## Work instructions
Each line of the listing must be transcribed exactly, except for the images, which should be excluded.

## Given material

- - - - -

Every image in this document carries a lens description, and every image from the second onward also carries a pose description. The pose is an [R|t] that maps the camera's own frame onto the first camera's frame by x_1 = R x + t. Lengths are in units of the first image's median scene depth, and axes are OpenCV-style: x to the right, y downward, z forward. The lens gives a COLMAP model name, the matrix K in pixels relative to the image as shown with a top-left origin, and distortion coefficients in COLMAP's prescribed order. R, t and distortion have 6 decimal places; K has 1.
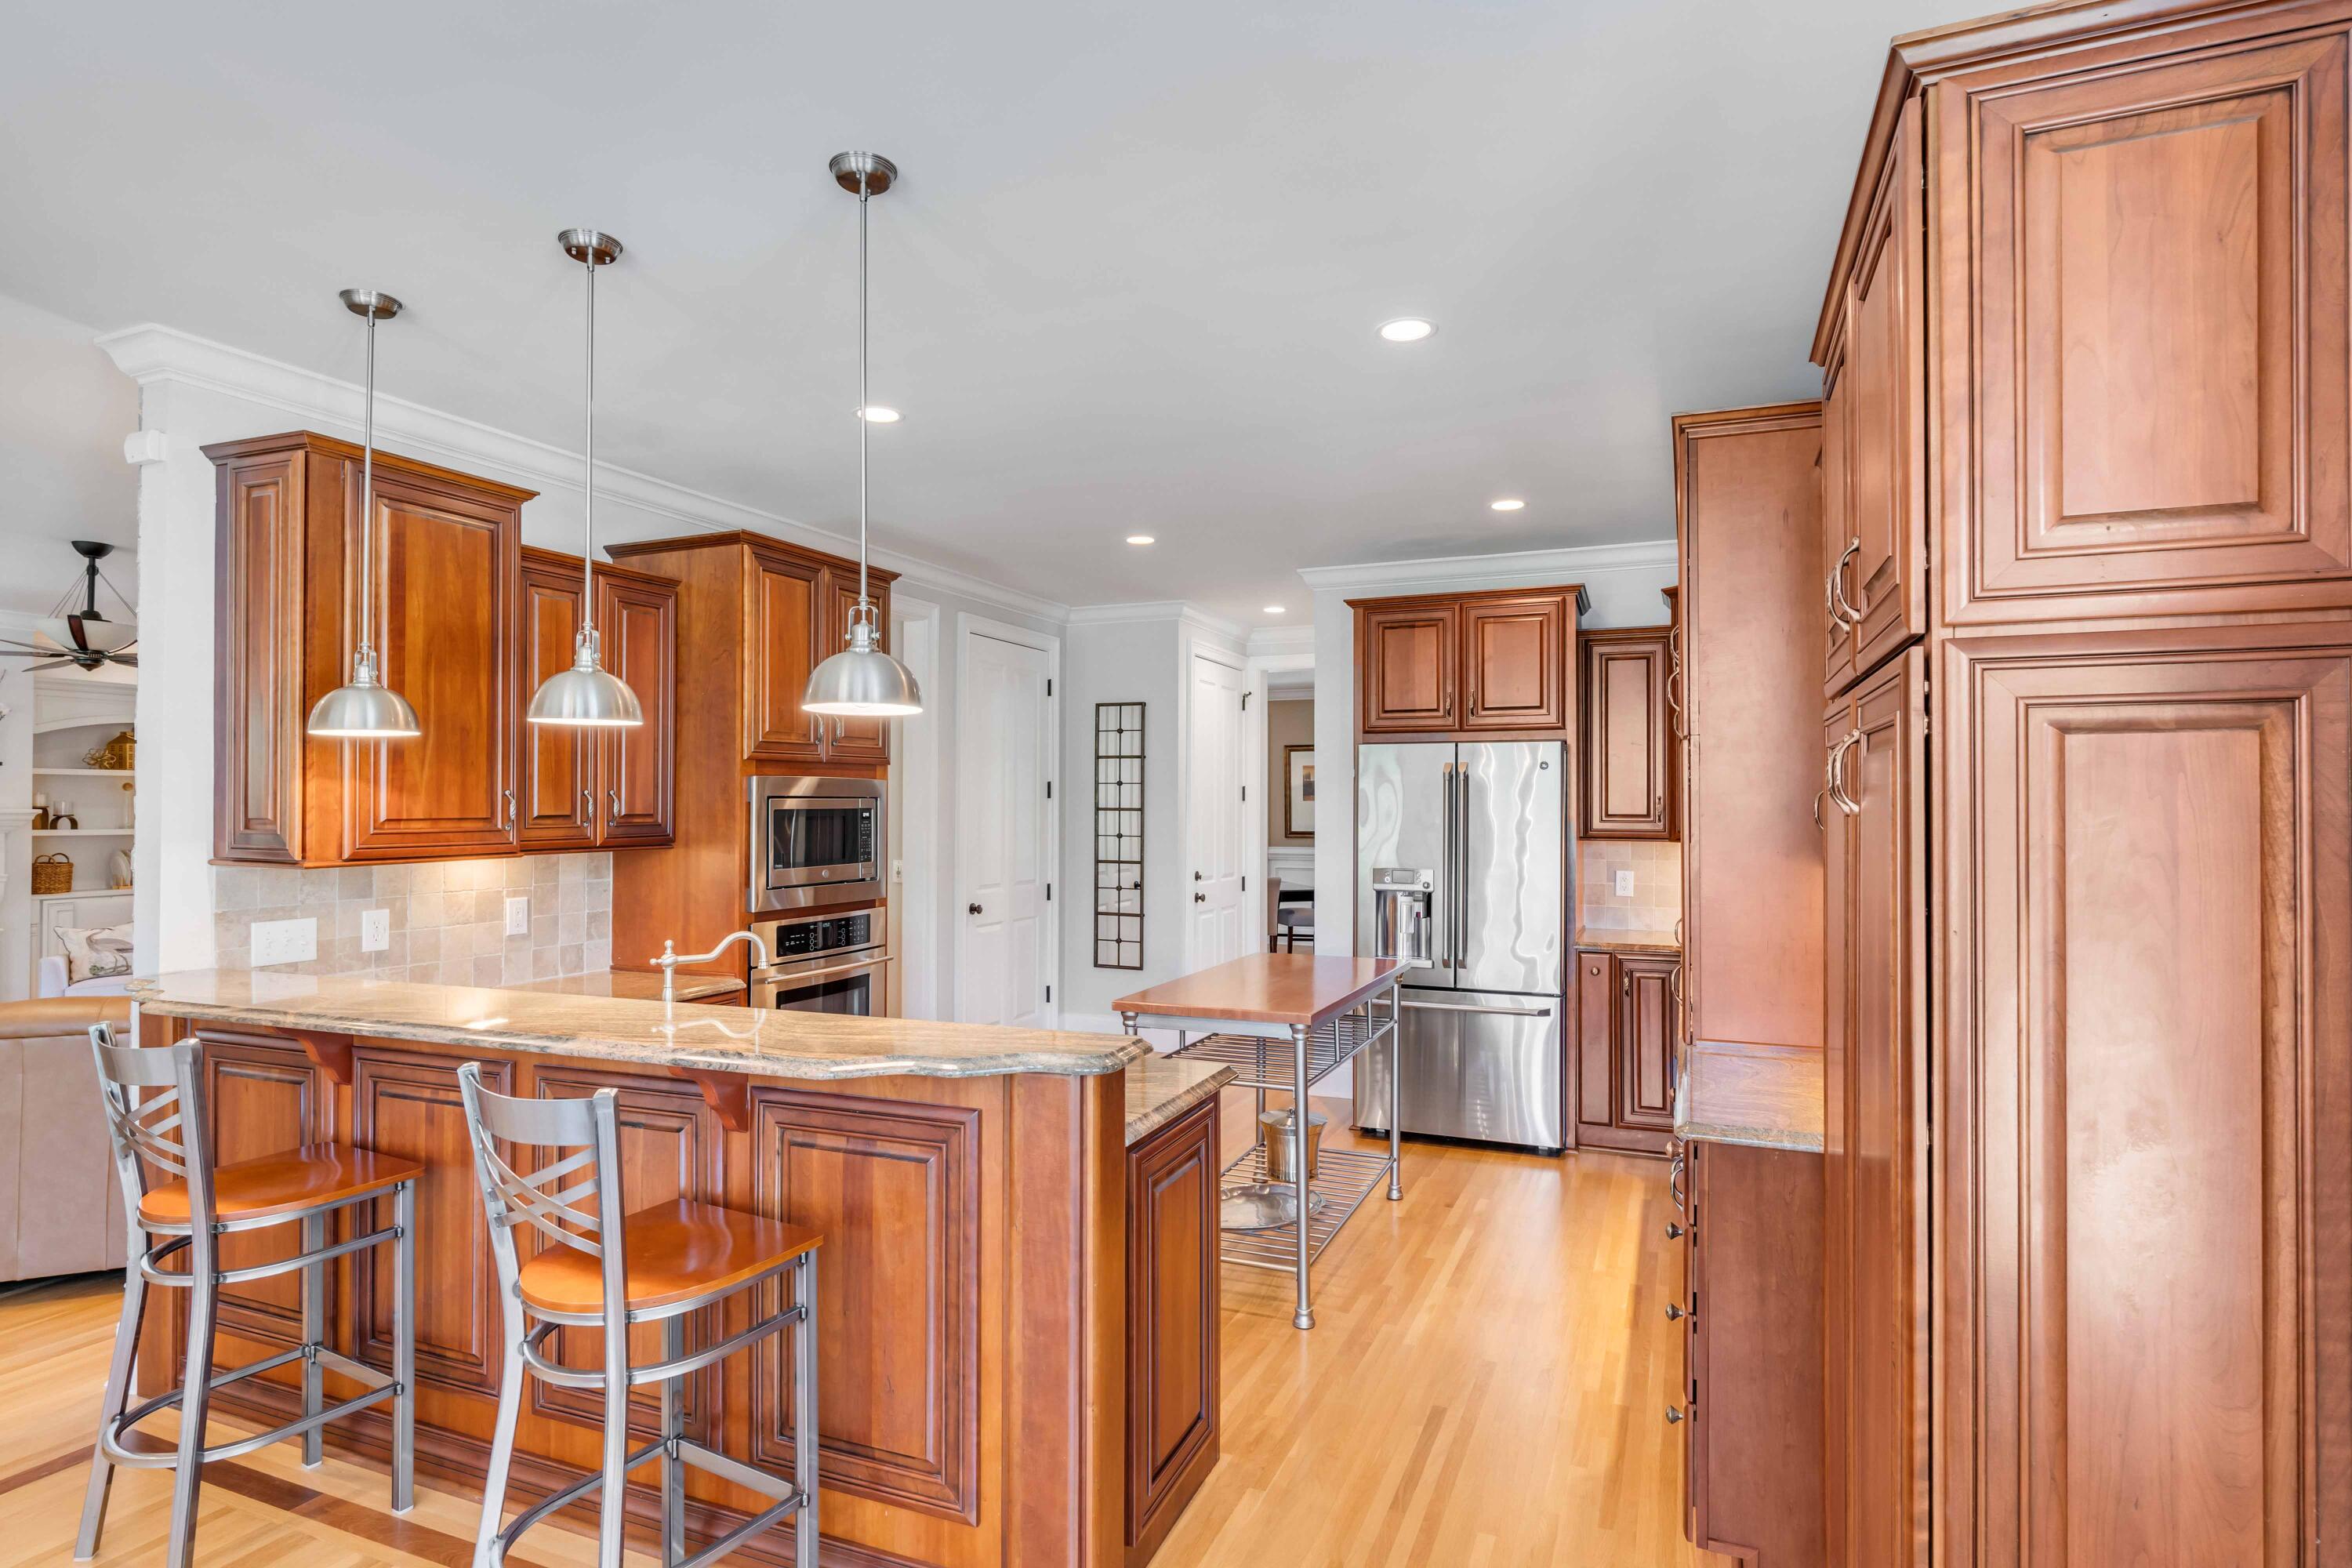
lens RADIAL K [[1115.3, 0, 1176.4], [0, 1115.3, 776.2], [0, 0, 1]] dist [-0.001256, -0.000597]
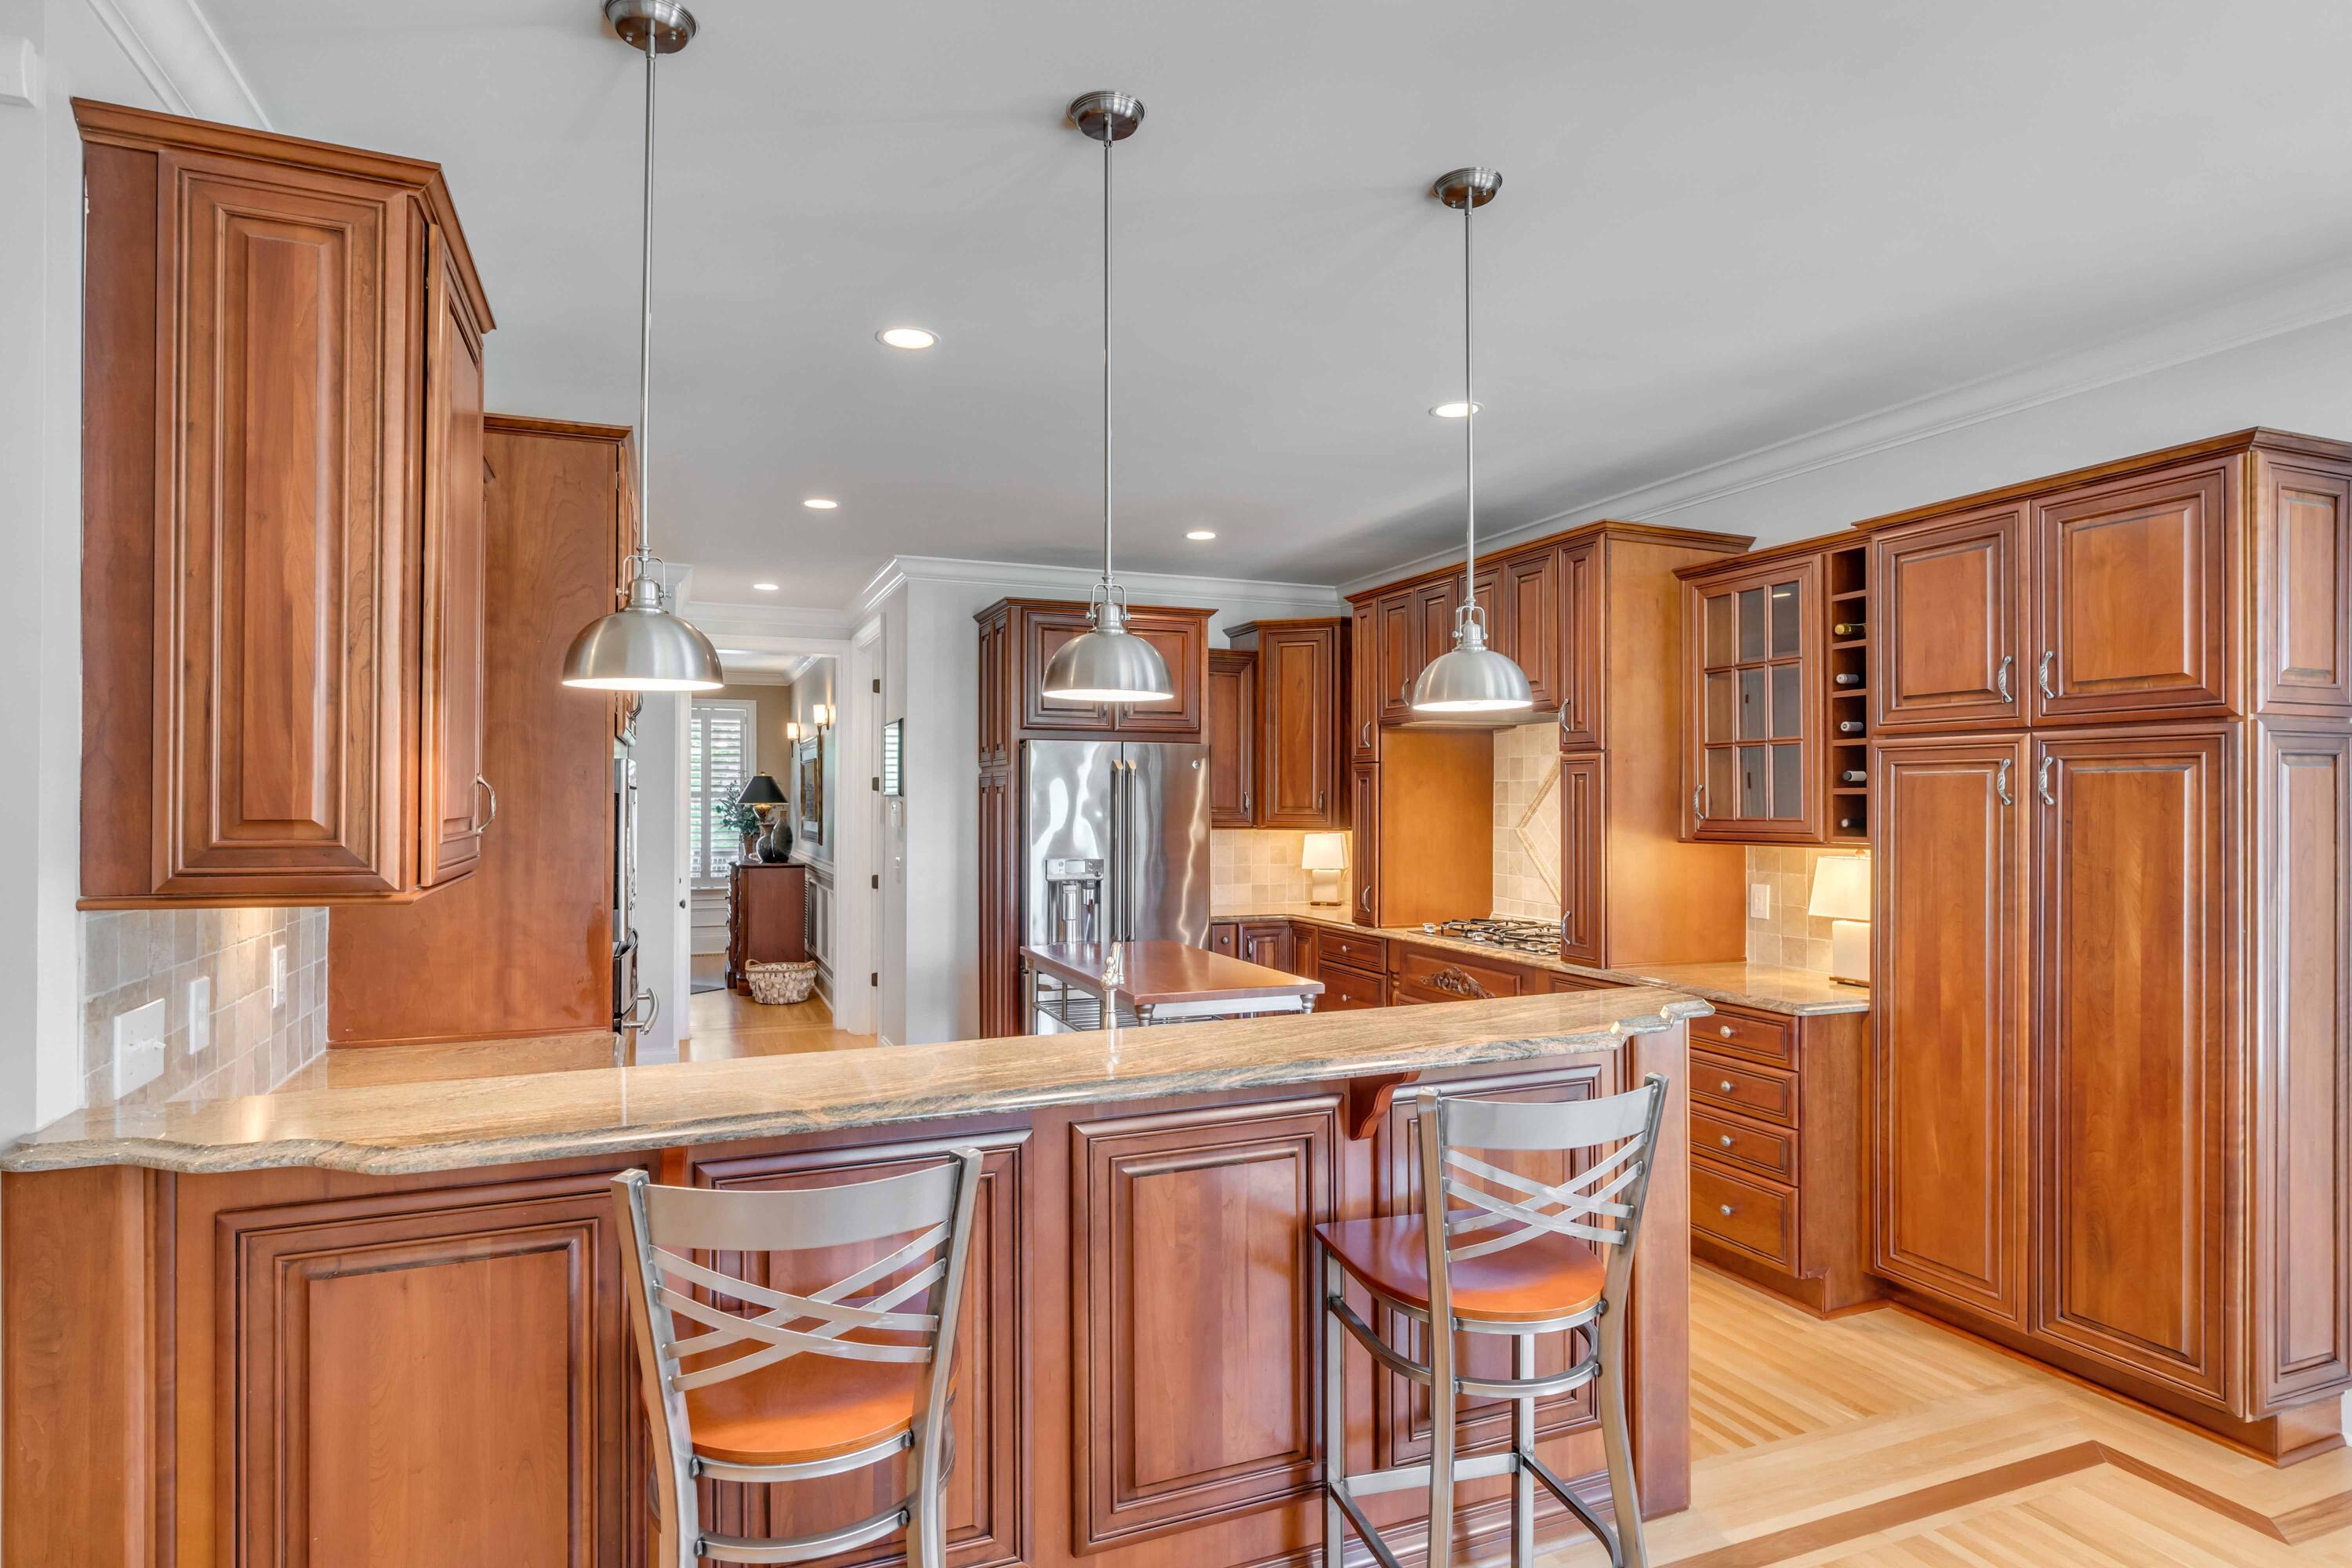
lens RADIAL K [[1110.3, 0, 1191.7], [0, 1110.3, 789.7], [0, 0, 1]] dist [-0.003786, 0.000782]
pose [[0.774921, 0.003204, 0.632049, -0.867702], [-0.013122, 0.999853, 0.011020, 0.008697], [-0.631921, -0.016833, 0.774850, 0.269688]]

- - - - -

## Result of this exercise
Every image in this document carries a lens description, and every image from the second onward also carries a pose description. The pose is an [R|t] that maps the camera's own frame onto the first camera's frame by x_1 = R x + t. Lengths are in units of the first image's median scene depth, and axes are OpenCV-style: x to the right, y downward, z forward. The lens gives a COLMAP model name, the matrix K in pixels relative to the image as shown with a top-left origin, and distortion coefficients in COLMAP's prescribed order. R, t and distortion have 6 decimal places; K has 1.
lens RADIAL K [[1115.3, 0, 1176.4], [0, 1115.3, 776.2], [0, 0, 1]] dist [-0.001256, -0.000597]
lens RADIAL K [[1110.3, 0, 1191.7], [0, 1110.3, 789.7], [0, 0, 1]] dist [-0.003786, 0.000782]
pose [[0.774921, 0.003204, 0.632049, -0.867702], [-0.013122, 0.999853, 0.011020, 0.008697], [-0.631921, -0.016833, 0.774850, 0.269688]]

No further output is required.